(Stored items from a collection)
━━━━━━

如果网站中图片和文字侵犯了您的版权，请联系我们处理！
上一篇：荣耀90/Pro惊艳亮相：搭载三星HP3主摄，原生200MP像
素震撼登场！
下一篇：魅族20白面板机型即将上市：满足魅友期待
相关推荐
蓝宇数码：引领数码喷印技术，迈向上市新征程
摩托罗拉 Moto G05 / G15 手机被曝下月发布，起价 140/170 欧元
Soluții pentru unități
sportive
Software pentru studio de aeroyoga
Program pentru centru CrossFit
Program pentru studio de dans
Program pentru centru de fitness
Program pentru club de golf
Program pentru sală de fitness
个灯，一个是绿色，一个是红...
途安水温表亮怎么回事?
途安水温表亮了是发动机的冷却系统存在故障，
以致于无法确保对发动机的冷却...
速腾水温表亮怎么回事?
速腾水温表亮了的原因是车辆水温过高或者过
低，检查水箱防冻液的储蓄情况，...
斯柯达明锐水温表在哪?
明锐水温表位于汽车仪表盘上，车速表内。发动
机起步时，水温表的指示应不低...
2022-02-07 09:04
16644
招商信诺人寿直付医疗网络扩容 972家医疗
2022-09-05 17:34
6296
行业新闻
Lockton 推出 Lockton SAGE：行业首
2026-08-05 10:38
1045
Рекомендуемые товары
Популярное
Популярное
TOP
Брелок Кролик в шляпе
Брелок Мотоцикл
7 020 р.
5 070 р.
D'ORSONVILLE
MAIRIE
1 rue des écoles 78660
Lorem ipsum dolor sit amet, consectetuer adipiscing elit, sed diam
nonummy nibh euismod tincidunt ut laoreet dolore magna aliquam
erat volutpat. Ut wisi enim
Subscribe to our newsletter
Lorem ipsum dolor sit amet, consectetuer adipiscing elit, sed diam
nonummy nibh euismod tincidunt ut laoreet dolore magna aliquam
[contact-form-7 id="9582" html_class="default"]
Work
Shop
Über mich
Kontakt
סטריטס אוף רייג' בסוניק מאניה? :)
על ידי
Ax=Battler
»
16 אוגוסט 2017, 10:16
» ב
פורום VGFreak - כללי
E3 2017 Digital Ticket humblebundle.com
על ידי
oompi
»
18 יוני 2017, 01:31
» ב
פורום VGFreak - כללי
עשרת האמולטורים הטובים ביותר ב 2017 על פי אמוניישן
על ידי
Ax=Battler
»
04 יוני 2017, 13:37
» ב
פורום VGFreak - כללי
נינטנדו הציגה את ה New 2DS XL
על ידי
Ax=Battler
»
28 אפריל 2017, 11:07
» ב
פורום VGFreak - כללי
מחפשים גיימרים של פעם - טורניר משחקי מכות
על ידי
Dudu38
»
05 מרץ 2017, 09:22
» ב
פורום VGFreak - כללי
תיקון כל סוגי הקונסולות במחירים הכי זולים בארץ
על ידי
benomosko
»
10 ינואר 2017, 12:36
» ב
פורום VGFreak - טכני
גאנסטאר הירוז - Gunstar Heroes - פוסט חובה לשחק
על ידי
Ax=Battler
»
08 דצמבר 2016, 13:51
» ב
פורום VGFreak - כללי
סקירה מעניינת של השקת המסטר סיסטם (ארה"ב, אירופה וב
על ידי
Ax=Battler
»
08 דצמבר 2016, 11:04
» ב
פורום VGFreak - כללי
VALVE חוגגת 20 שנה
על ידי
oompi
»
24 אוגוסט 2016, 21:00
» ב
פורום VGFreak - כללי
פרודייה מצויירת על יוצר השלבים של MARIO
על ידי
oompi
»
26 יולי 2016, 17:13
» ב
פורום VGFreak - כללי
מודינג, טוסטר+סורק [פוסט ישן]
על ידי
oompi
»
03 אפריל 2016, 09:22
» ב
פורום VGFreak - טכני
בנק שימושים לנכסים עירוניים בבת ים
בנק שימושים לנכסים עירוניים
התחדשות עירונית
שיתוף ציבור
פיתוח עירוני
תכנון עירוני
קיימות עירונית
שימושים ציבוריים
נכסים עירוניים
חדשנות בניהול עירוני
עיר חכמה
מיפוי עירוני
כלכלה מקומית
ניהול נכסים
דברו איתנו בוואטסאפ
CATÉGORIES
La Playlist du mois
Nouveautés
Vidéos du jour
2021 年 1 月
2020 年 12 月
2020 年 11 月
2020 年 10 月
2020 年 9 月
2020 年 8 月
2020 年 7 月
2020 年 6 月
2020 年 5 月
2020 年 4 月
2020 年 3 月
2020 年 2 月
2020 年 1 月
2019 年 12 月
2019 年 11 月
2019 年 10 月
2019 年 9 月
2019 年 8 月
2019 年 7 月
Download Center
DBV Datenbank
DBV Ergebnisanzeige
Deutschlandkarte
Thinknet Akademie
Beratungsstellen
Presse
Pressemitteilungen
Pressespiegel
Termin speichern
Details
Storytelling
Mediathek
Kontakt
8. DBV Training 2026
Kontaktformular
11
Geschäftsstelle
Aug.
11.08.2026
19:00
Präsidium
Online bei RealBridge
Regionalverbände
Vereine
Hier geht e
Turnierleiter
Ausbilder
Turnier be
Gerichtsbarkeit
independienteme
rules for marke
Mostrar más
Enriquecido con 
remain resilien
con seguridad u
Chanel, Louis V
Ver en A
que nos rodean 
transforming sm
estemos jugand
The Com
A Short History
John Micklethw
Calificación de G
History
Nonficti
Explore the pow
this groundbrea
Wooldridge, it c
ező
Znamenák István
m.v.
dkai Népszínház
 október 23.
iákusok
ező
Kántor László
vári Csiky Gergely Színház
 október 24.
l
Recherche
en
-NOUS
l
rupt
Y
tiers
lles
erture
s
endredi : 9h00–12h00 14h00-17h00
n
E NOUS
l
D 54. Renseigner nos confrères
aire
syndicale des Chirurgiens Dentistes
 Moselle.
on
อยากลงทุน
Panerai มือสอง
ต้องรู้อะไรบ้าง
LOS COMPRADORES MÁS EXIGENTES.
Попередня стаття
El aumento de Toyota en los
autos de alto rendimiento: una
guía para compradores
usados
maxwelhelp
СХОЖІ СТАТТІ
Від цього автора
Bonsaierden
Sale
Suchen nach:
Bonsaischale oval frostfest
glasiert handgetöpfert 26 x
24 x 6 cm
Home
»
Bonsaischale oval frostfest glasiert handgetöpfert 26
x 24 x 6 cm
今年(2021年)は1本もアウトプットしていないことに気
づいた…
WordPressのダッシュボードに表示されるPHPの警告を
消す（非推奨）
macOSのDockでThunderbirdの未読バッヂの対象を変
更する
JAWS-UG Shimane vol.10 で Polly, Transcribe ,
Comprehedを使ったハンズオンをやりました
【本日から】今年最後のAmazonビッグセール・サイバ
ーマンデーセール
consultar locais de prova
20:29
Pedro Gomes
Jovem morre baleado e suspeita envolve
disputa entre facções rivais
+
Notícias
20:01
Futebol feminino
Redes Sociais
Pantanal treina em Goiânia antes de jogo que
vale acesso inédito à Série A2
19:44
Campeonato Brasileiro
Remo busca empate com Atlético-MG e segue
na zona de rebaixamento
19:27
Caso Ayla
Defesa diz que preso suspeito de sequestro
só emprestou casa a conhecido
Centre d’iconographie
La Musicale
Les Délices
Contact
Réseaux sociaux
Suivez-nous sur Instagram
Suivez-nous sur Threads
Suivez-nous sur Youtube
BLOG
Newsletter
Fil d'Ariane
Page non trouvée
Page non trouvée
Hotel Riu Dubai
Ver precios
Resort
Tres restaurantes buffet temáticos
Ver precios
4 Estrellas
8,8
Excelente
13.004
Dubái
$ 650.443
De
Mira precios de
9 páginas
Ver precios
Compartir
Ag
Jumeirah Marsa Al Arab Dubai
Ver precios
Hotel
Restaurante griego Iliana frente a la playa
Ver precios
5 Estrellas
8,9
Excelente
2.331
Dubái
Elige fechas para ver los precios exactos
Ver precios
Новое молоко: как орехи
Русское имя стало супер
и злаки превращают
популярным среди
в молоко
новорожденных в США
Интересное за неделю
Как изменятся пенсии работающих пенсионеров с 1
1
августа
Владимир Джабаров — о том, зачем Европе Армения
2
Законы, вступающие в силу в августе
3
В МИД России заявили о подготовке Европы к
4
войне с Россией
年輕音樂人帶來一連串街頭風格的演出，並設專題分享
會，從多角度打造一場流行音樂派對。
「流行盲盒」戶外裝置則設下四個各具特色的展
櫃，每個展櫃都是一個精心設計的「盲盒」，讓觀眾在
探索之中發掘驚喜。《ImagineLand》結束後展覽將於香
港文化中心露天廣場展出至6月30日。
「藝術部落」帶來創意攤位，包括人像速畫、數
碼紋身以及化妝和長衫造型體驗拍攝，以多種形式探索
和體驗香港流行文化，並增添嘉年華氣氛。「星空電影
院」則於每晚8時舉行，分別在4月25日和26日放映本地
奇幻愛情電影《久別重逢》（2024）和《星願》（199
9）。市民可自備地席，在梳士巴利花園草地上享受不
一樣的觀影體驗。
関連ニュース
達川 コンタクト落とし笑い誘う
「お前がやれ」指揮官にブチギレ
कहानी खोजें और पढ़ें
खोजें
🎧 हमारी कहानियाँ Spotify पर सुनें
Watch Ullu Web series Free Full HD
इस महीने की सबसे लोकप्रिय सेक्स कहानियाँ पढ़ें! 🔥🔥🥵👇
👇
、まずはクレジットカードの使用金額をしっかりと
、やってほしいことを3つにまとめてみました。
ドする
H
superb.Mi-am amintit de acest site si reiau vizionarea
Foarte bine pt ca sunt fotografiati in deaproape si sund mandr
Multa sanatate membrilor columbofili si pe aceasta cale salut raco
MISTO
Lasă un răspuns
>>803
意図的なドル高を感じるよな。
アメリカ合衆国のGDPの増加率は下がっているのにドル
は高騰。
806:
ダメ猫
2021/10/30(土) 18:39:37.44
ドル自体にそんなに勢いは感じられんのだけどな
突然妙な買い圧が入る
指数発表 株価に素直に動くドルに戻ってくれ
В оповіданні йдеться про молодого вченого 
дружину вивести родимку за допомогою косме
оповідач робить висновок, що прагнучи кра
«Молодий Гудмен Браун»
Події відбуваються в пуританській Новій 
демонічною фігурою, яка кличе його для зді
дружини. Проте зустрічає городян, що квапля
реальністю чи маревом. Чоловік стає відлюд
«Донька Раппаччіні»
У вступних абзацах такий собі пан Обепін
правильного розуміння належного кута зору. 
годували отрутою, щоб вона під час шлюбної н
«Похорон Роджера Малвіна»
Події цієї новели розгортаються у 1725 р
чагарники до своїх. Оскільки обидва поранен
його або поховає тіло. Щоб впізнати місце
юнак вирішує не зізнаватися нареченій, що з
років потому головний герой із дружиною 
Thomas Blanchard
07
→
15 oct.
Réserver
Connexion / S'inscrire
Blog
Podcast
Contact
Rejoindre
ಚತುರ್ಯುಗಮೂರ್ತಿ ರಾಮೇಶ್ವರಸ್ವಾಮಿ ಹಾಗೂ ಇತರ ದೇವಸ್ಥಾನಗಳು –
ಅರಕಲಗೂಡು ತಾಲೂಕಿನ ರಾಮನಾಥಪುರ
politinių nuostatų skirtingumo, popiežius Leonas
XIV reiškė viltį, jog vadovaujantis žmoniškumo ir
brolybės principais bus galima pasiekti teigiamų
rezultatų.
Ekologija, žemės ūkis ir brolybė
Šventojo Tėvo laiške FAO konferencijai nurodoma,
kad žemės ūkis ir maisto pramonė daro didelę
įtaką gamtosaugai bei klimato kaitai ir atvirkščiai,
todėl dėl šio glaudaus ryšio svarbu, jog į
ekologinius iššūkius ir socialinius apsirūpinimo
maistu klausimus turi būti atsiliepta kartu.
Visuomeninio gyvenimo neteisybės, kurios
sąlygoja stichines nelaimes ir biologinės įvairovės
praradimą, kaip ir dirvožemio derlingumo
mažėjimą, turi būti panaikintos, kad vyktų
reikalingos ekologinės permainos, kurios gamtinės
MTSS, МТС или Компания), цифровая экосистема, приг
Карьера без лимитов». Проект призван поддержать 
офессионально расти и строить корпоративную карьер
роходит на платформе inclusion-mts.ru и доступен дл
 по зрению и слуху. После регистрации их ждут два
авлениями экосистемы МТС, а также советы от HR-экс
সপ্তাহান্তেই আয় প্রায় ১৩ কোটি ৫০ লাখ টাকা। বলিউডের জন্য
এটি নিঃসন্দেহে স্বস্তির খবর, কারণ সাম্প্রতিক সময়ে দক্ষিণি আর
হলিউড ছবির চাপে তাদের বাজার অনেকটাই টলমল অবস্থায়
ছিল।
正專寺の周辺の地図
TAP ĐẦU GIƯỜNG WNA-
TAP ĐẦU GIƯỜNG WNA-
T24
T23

━━━━━━

Beginning at the first line of the records, retype exactly every line up to and including the one with "Брелок Мотоцикл".

Exercise response |
如果网站中图片和文字侵犯了您的版权，请联系我们处理！
上一篇：荣耀90/Pro惊艳亮相：搭载三星HP3主摄，原生200MP像
素震撼登场！
下一篇：魅族20白面板机型即将上市：满足魅友期待
相关推荐
蓝宇数码：引领数码喷印技术，迈向上市新征程
摩托罗拉 Moto G05 / G15 手机被曝下月发布，起价 140/170 欧元
Soluții pentru unități
sportive
Software pentru studio de aeroyoga
Program pentru centru CrossFit
Program pentru studio de dans
Program pentru centru de fitness
Program pentru club de golf
Program pentru sală de fitness
个灯，一个是绿色，一个是红...
途安水温表亮怎么回事?
途安水温表亮了是发动机的冷却系统存在故障，
以致于无法确保对发动机的冷却...
速腾水温表亮怎么回事?
速腾水温表亮了的原因是车辆水温过高或者过
低，检查水箱防冻液的储蓄情况，...
斯柯达明锐水温表在哪?
明锐水温表位于汽车仪表盘上，车速表内。发动
机起步时，水温表的指示应不低...
2022-02-07 09:04
16644
招商信诺人寿直付医疗网络扩容 972家医疗
2022-09-05 17:34
6296
行业新闻
Lockton 推出 Lockton SAGE：行业首
2026-08-05 10:38
1045
Рекомендуемые товары
Популярное
Популярное
TOP
Брелок Кролик в шляпе
Брелок Мотоцикл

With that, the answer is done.